Lack of tolerance leads to fighting, violence and finally it destroys the peace and security of society. When people fail in their arguments they become intolerant, and then they use force and aggression for the support of their point of view. We have seen considerable incidents in recent history where because of lack of tolerance people have attacked the people of other faiths, their places of worship, their communities etc. How nice it would be if everyone tries to express himself in a decent and respectful way with tolerance.
The world is full of diversity and that is the beauty of our universe, if there had not been any diversity, the world would appear so boring and unattractive, and without any competition.

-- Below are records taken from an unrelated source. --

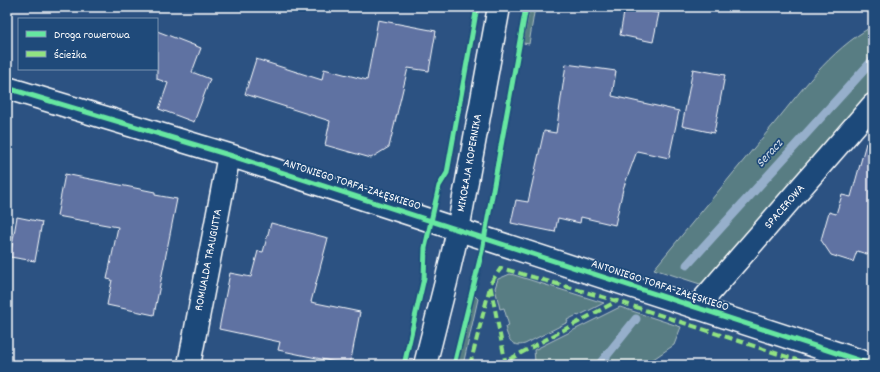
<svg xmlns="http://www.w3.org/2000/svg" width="880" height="372" viewBox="0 0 880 372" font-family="Dekko,sans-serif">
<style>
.green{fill:#587d83;stroke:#acbec1}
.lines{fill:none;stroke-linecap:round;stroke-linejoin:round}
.stream{stroke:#96afcb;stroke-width:9}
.building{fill:#5f72a2;stroke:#fff}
.street-casing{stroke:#fff;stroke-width:25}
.secondary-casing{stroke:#fff;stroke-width:25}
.street{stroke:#1f4a7a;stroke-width:22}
.secondary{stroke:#1f4a7a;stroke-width:22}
.quiet{stroke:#91e382;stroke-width:4;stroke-dasharray:8 4;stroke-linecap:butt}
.cycleway-casing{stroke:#1f4a7a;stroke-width:8}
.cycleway{stroke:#66e7a1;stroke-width:5}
.labels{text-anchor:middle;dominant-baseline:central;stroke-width:3.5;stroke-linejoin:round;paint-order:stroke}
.street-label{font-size:12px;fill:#fff;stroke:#1f4a7a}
.water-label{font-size:13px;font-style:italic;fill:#d3dee9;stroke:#1f4a7a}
</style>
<rect width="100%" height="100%" fill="#2c5282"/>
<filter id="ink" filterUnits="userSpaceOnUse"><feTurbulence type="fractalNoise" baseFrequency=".025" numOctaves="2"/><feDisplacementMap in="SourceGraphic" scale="8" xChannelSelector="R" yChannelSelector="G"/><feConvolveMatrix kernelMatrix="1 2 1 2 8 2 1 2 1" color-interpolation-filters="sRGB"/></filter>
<g filter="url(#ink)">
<path class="green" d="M530,7H535L529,44L523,43Z
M873,26V103L706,280L700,284L654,269C692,223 730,177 768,131C800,93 829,50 873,26Z
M510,274L514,275L604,303L578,316L577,315L567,320L568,322L525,344C511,348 508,338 505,327L509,326L504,308L500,309L495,288L498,279Z
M473,294L478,299L463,365H457Z
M620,307L681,327L674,345L649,362L648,365H529L535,362L534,350Z"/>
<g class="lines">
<path class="stream" d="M687,265L873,60
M599,365L636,319"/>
</g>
<path class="building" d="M625,7L659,13L653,42L620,35Z
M378,20L436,31L429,71L408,68L389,147L371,158L325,145L330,121L245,94L256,59L322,80L324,69L367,80Z
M157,31L201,48L192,72L210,79L194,122L159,109L168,83L157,79Z
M566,64L616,71L612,96L679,111L669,158L637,151L623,189L615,225L581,217L580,223L558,218L555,232L511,223L516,200L528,202L544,131L556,133Z
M693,69L725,75L714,133L682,126Z
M866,143L873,144V256L857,251L853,262L831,255L821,240L829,212L836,214L842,195L851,197Z
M65,174L155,192V195L177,199L154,315L107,305L112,280L107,279L118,227L57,216Z
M17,217L42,222L35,261L10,257Z
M271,223L328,238L311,302L360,312L350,365L278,350L280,342L219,329L230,273L251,277L258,251L263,252Z"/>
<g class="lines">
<defs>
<path id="street" d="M7,88L229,155L873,365
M696,308L873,105
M189,365L229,155"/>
<path id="secondary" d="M425,365L446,282L458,230L499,7"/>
</defs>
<use href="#street" class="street-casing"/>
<use href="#secondary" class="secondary-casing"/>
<use href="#street" class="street"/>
<use href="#secondary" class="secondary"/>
<path class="quiet" d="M470,365L490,287
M499,365L617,301
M506,365L490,284L501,268L617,301L812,365"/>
<defs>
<path id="cycleway" d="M7,88L229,155L873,365
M404,365L424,278L425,248L439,186L447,173L477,7
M454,365L482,251L526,7"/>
</defs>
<use href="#cycleway" class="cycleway-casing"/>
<use href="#cycleway" class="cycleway"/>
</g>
</g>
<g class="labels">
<g class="street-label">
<text transform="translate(470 163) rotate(-80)">MIKOŁAJA KOPERNIKA</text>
<text transform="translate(352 185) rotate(18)">ANTONIEGO TORFA-ZAŁĘSKIEGO</text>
<text transform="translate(785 207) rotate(-49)">SPACEROWA</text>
<text transform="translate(209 260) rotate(-79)">ROMUALDA TRAUGUTTA</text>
<text transform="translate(660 286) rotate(18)">ANTONIEGO TORFA-ZAŁĘSKIEGO</text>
</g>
<g class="water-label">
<text transform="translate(770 154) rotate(-48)">Seracz</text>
</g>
</g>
<rect width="880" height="372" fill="none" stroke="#1f4a7a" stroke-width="24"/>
<rect x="12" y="12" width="856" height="348" fill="none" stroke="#fff" stroke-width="1.5" filter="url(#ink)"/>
<rect x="18" y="18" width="140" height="52" fill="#1f4a7a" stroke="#7992af"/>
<rect x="26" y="31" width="20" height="6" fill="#66e7a1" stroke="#7992af"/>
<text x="54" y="38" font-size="12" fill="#ffffff">Droga rowerowa</text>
<rect x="26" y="51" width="20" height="6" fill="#91e382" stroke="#7992af"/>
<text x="54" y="58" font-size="12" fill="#ffffff">Ścieżka</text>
</svg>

On 16th November we celebrate worldwide ‘The International Day for Tolerance’ – an annual observance declared by UNESCO in 1995 to generate public awareness of the dangers of intolerance, and to help people understand the importance of tolerance. The annual celebration of this day reminds us that how important and crucial these values are. And it does not mean that we only observe tolerance on this day, but this day is just a reminder, so we carry on these values all around the year.
The word tolerance means the willingness to accept or to tolerate sb/sth, especially opinions or behaviour that you may not agree with or to behave sensibly with those who are not like you. It means showing respect for the race, gender, opinions, religion and ideologies of other people or groups, and to admire the good qualities and good work of others. And to express one’s point of view in a decent and respectful way while respecting the sentiments of others.
Tolerance can be shown in many ways, on different occasions and at different times. A person might fully disagree with others on any issue from religion to politics, while at the same time honouring and respecting those with different ideas and opinions and treating them with full dignity and honour. Tolerance is needed in all spheres of life, and on every level and on every stage, because it plays a vital role to establish peace and love from the smallest unit up to the highest unit of society.
Tolerance does not mean that only one person or party shows tolerance and the others do not. When some people disagree on a certain issue they must advocate and express their opinion in a respectful manner and hateful and provocative words should not be used. Tolerance must be shown from both sides on issues, in order for tolerance to be effective.
Here, let it be clear that showing respect and tolerance to the opinions of others does not necessarily mean that you have to compromise your principles or you have to embrace or accept others’ ideas. It is simply a matter of fundamental human right. The right of every human being that his sensibilities and sentiments shall not be violated and offended must be recognised. And every human person has the right to have an opinion and to express it.